The recording apparatus 1 according to the embodiment causes an image, or the like, to be recorded on a medium by alternately repeating a main scanning operation in which the recording head 7 is moved in the main scanning direction by driving the carriage motor 30 while causing liquid to be ejected from the recording head 7, and a sub-scanning operation in which the adhesive belt 2 on which a medium is mounted is transported in the sub-scanning direction. The transport mechanism 3 transports a medium in the sub-scanning direction by intermittently transporting the adhesive belt 2, corresponding to the main scanning operation of the carriage 6. In addition, in the following descriptions, extremely small liquid droplets which are generated when liquid is ejected from the recording head 7, and which float in the inside of the recording apparatus 1 will be referred to as "mist".
An air blowing unit 12 which extends in the main scanning direction B, and blows air in the direction opposite to the transport direction A from a plurality of vents (not illustrated) is provided at position on the lower part of the pipe 11b. In addition, a collecting unit 13 which extends in the main scanning direction B, and can collect mist which is ejected from the recording head 7 is provided at position on the lower part of the pipe 11a. In addition, a collecting port 16 which extends in the main scanning direction B at the position on the lower part of the pipe 11a is provided in the collecting unit 13.

Data excerpt -
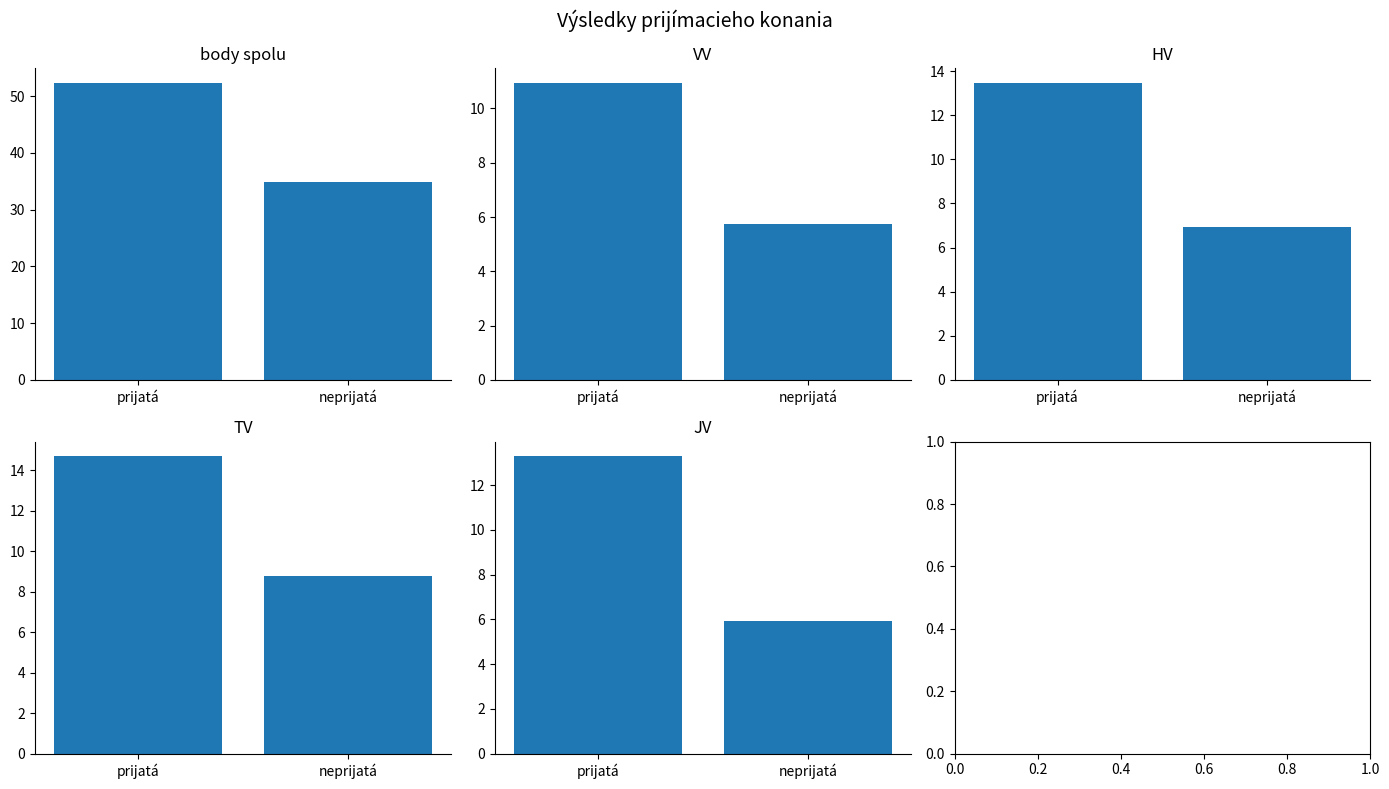

At which label is VV closest to 8?

neprijatá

Questions to answer -
(1) Answer these questions about the recording apparatus passage:
(a) What term does it use for the extremely small liquid droplets that float inside the apparatus?
(b) In what direction does the air blowing unit 12 blow air?
(c) Where is the collecting port 16 located?
(2) Summarize the recording apparatus passage in two sentences.
(3) Carry on the recording apparatus passage from the point where it ends.
The listing has no connection to the recording apparatus passage.

Answers below -
(1)
(a) "Mist."
(b) Opposite to the transport direction A.
(c) In the collecting unit 13. It extends in the main scanning direction B at the position on the lower part of the pipe 11a.

(2) The recording apparatus records an image on a medium by alternating two operations: a main scanning operation, in which the recording head 7 moves in the main scanning direction while ejecting liquid, and a sub-scanning operation, in which the adhesive belt 2 carrying the medium is transported. An air blowing unit 12 at the lower part of the pipe 11b blows air opposite to the transport direction A, and a collecting unit 13 with a collecting port 16 at the lower part of the pipe 11a can collect mist, the tiny floating droplets produced when liquid is ejected.

(3)
In addition, as illustrated in Fig. 4, a plurality of (three) blower fans 14 which generate a blowing force using the air blowing unit 12 are provided on the downstream side (front side) in the transport direction A of the recording apparatus 1 according to the embodiment. Due to the blowing force which is generated by the blower fan 14, the air blowing unit 12 can blow air toward the collecting port 16 from the outside of the collecting unit 13 (position on downstream side in transport direction A).
In addition, as illustrated in Fig. 5, a plurality of (three) suctioning fans 15 which generate an air current toward the inside of the collecting unit 13 from the collecting port 16, and toward the outside of the recording apparatus 1 from the inside of the collecting unit 13 are provided on the upstream side (rear side) of the recording apparatus 1 in the transport direction A.

Electrical configuration of liquid ejecting apparatus

Fig. 6 is a block diagram which illustrates an electrical configuration of the recording apparatus 1 according to the embodiment. Subsequently, the electrical configuration in the recording apparatus 1 will be described.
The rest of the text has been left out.